Cantine scolaire

Dogbè mobilise davantage pour les élèves les plus vulnérables

Une soixantaine d’acteurs impliqués dans l’alimentation scolaire au Togo prennent part depuis ce mardi aux travaux d’échange organisé par le Groupe de la Banque Mondiale et le Programme alimentaire mondiale (PAM) pour la mise en œuvre de la revue des capacités nationales et d’élaboration de la feuille de route sur l’alimentation scolaire.

L’objectif global de ces deux (2) jours de travaux, est de conduire une revue du diagnostic d’alimentation scolaire afin d’identifier les forces et les faiblesses, d’une part, et de mettre à jour les feuilles de route pour la promotion de l’alimentation scolaire durable au Togo, d’autre part.
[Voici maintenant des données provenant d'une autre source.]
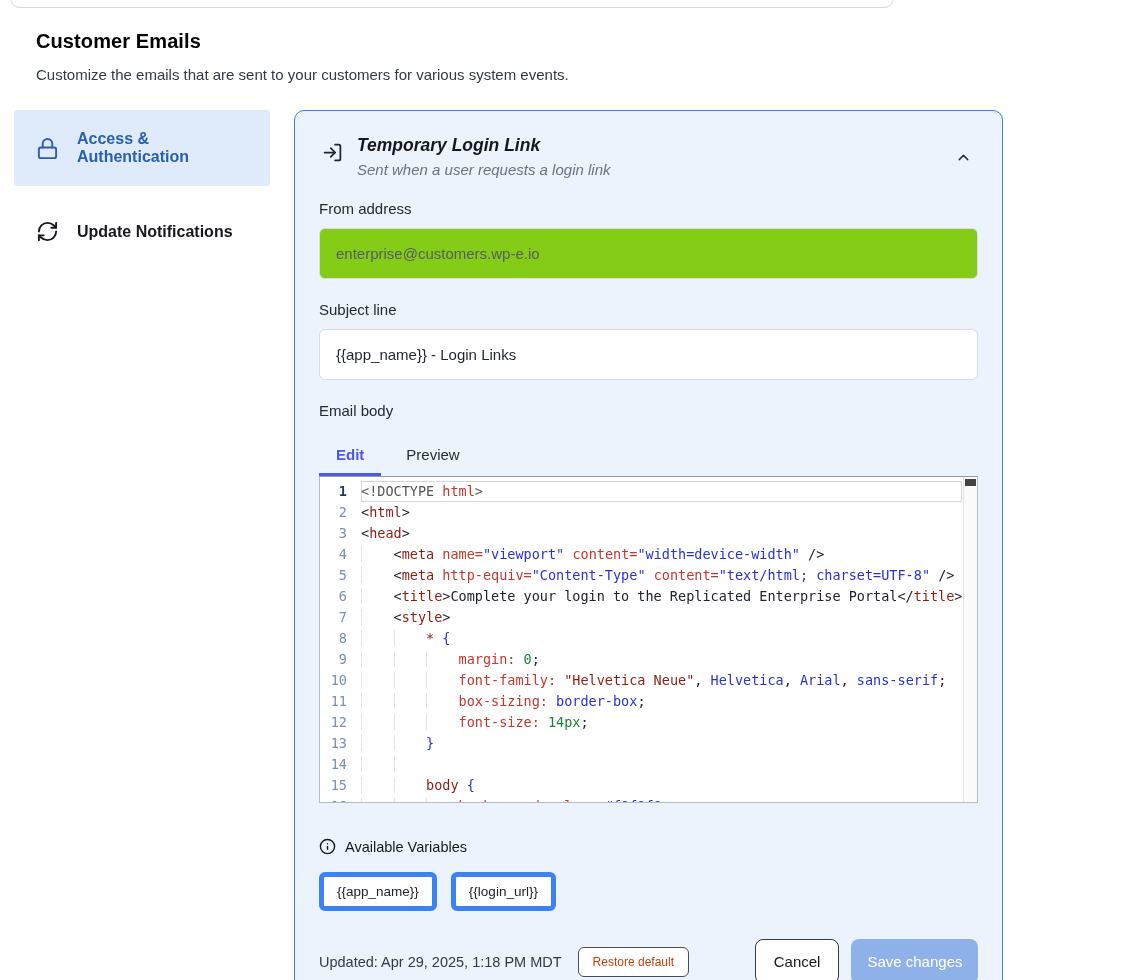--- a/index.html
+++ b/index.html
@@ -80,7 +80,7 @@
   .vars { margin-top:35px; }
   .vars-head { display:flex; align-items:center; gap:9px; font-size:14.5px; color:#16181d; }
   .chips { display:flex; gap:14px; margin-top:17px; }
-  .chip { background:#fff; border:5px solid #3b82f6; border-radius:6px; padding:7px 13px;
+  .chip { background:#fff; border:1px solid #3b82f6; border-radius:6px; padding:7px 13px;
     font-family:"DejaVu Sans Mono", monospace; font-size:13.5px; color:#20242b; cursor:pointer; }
Pour la ministre du Développement à la base, de l’artisanat, de la jeunesse et de l’emploi des jeunes, Mme Victoire Tomégah-Dogbè qui a ouvert les travaux, le programme des cantines scolaires est mis en œuvre par le Projet de développement communautaire et de filets sociaux (PDCplus) depuis 2008 et couvre actuellement 308 écoles dans les 5 régions au Togo, pour un effectif de 84.000 enfants. Près de 50 millions de repas chauds ont été servis depuis le démarrage du programme., la pauvreté, l’insécurité alimentaire et la faim, surtout en milieu rural sont les principales causes des faibles performances des indicateurs scolaires enregistrés au cours de ces dernières années au Togo.

« Les données sur la scolarisation (taux d’abandon, taux d’achèvement, taux de redoublement) constituent des défis majeurs qui appellent à une conjugaison d’efforts pour une meilleure contribution à l’atteinte de l’objectif de l’éducation scolaire. Aujourd’hui, ces travaux ont été organisés par le PAM et la Banque Mondiale pour voir comment relever les forces et les faiblesses du système actuel, comment inscrire la durée pour faire en sorte qu’au moins d’ici quelques années l’on puisse passer du taux de couverture de 6% à 20% et surtout touchés les cantons les plus pauvres du pays », a-t-elle déclaré.

En termes d’impact, selon elle, une première évaluation du programme a révélé un effet significatif sur les indicateurs scolaires et une amélioration de l’état de santé et de nutrition des élèves.

«  L’évaluation a permis de noter une augmentation des effectifs scolaires de 9,4% dans les écoles bénéficiaires contre 7% dans les écoles non bénéficiaires avec une augmentation en hausse des filles par rapport aux garçons », a-t-elle relevé.

La Chargée du bureau du Programme alimentaire mondiale (PAM), Ngassam Tchaptechet, a indiqué que les cantines scolaires sont un instrument important de protection sociale car elle permet aux enfants les plus vulnérables d’avoir au moins un repas par jour et d’améliorer leur capacité d’acquisition du savoir et d’en faire des citoyens travailleurs et responsables.

Depuis 2014, le gouvernement consacre des ressources essentielles notamment environ 550 millions de francs CFA chaque année aux cantines scolaires pour pouvoir compléter l’accompagnement de la Banque Mondiale.